Among the ideas laid out in the $25 billion proposal: a private fleet of 100 deportation planes, privately-run processing camps on military bases, expedited mass deportation hearings, and a “bounty program which provides a cash reward for each illegal alien held by a state or local law enforcement officer.”
Former Trump Advisor Steve Bannon (who still has strong ties to key advisors on the President’s team) expressed support for the plan to Politico. “People want this stood up quickly, and understand the government is always very slow to do things,” he said.
The proposal has clear moral, financial, and legal concerns — but that goes without saying when Erik Prince is concerned.

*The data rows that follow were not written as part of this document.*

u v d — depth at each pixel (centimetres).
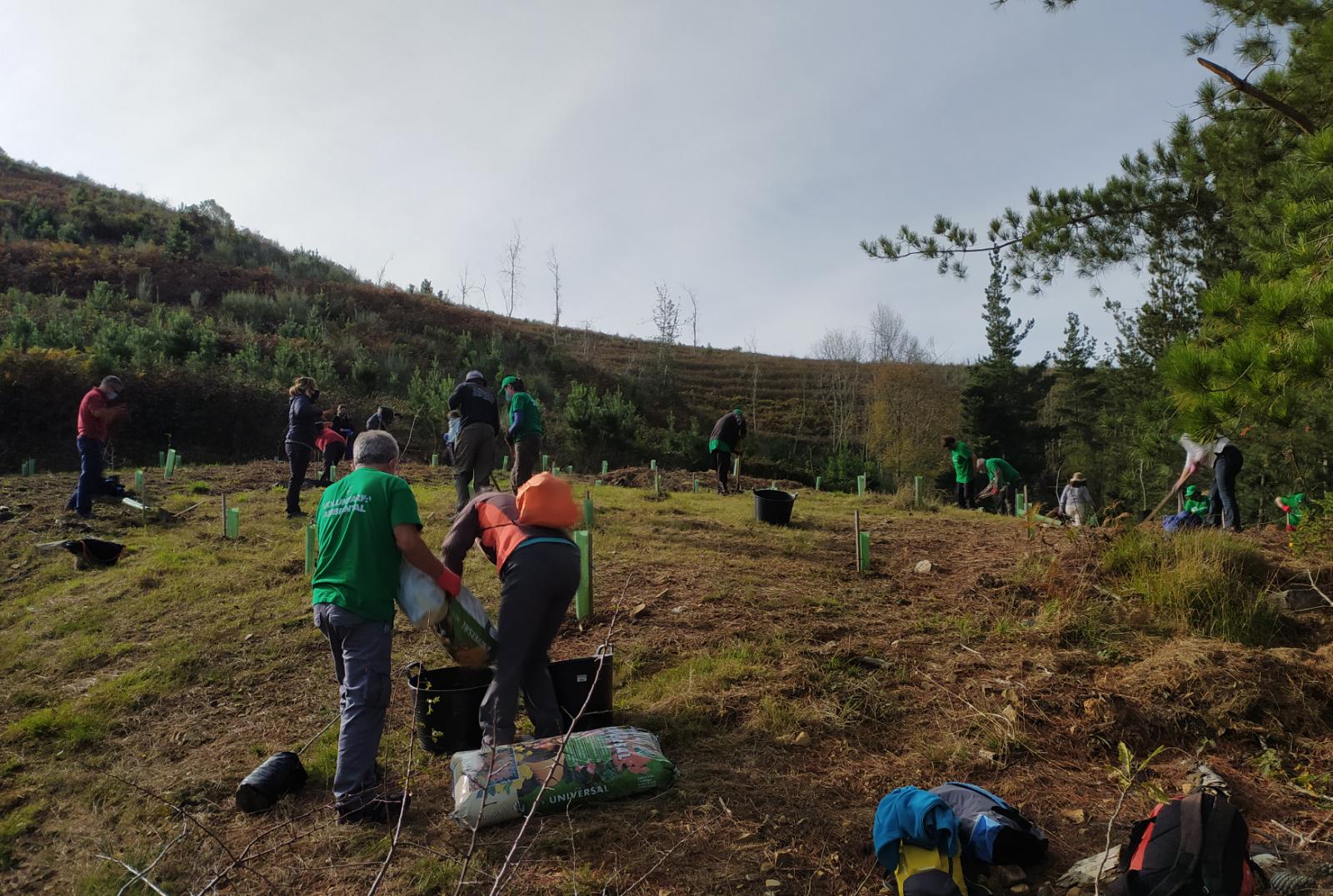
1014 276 1017
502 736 371
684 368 4947
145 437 1947
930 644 526
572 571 391
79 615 684
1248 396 496
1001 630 546
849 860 320
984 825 305
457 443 861
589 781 351
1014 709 423
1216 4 891
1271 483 1622
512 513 400
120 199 4400
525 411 877
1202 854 261
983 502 1944
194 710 495
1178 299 1947
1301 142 673
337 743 437
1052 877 309
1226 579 586
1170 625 552
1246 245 891
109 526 977
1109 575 640
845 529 1009
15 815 389
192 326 2527
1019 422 3794
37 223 3512
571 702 414
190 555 837
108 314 2672
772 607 612
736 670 482
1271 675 442
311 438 1041
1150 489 2155
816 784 370
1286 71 850
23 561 848
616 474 1730
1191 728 412
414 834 343
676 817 346
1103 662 490
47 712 494
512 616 379
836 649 512
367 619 360
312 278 3903
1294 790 367
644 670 508
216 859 337
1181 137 953
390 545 366
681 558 773
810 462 3309
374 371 2644
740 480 1662
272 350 2711
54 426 1842
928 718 428
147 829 369
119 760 439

Prince’s Blackwater Security Consulting group carried out a highly publicized massacre of 17 civilians at Nissour Square in Baghdad in 2007, causing the group to lose its security contract with the U.S. government. Four Blackwater employees were convicted by a U.S. federal court for their involvement in the massacre and then pardoned by President Trump in his first term.
Neither the tragedy of the Nissour Square Massacre nor the embarrassment it represented for the military contracting industry dissuaded Prince, who has continued to push for more privatization and less oversight in military operations.
Fortunately, it seems that his latest pet project isn’t gaining much traction.
Bill Matthews, a co-author of the proposal, told Politico, “We have not been contacted by, nor have we had any discussions with, the government since the White Paper that we submitted months ago. There has been zero show of interest or engagement from the government and we have no reason to believe there will be.”